Looking at the strace output obtained with -k you can see that there is an inconsistency in the output related to the PID seen in the traceback (31317)

$ egrep 31317 strace000.txt
31316 clone(child_stack=0x7fea43379fb0, flags=CLONE_VM|CLONE_FS|CLONE_FILES|CLONE_SIGHAND|CLONE_THREAD|CLONE_SYSVSEM|CLONE_SETTLS|CLONE_PARENT_SETTID|CLONE_CHILD_CLEARTID, parent_tidptr=0x7fea4337a9d0, tls=0x7fea4337a700, child_tidptr=0x7fea4337a9d0) = 31317
31317 clone(child_stack=0x7fea42b78fb0, flags=CLONE_VM|CLONE_FS|CLONE_FILES|CLONE_SIGHAND|CLONE_THREAD|CLONE_SYSVSEM|CLONE_SETTLS|CLONE_PARENT_SETTID|CLONE_CHILD_CLEARTID, parent_tidptr=0x7fea42b799d0, tls=0x7fea42b79700, child_tidptr=0x7fea42b799d0) = 31318
31317 <... futex resumed> )             = ? <unavailable>
31317 +++ exited with 0 +++

The second to last line reports the completion of a futex call when the entry point of that call had not been observed. All calls to futex should be hidden because of the -e trace=... option passed to strace. So this seems to indicates a bug in strace.

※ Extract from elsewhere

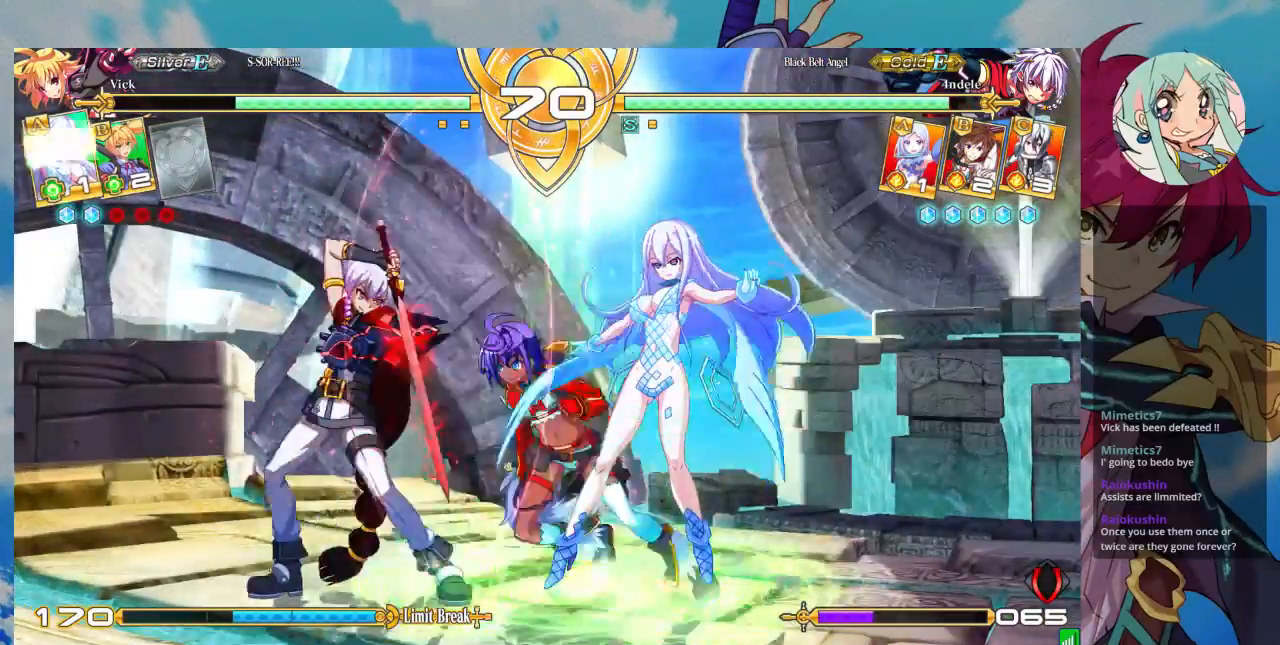
{"dt_ms": 500, "buttons": ["R1"], "left_stick": "center", "events": [[33, "SQUARE", "down"], [67, "left_stick", "down-right"], [167, "SQUARE", "up"], [167, "TRIANGLE", "down"], [267, "TRIANGLE", "up"], [300, "left_stick", "center"], [500, "R1", "down"]]}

NOTE: I have seen the same kind of strace logging from other system calls, specifically select. This problem does not apply only to the futex call.

I know of this bug (in strace) and have a work around in fabricate for it.
I will add the changes to the GitHub repository.

Simon.

On 28 June 2015 at 01:56, Bryan Matsuo notifications@github.com wrote:

Summary

The Go compiler toolchain go build occasionally causes the StraceRunner
to panic. This appears to be caused by unexpected lines appearing in the
strace output log (potential strace bug that does not appear to be
addressed yet upstream).

I've included reproduction instructions and my own analysis here.
Reproduction

I am running Ubuntu 14.04 LTS (trusty) 64-bit and the version of strace
available through apt-get is version 4.8 (latest is 4.10).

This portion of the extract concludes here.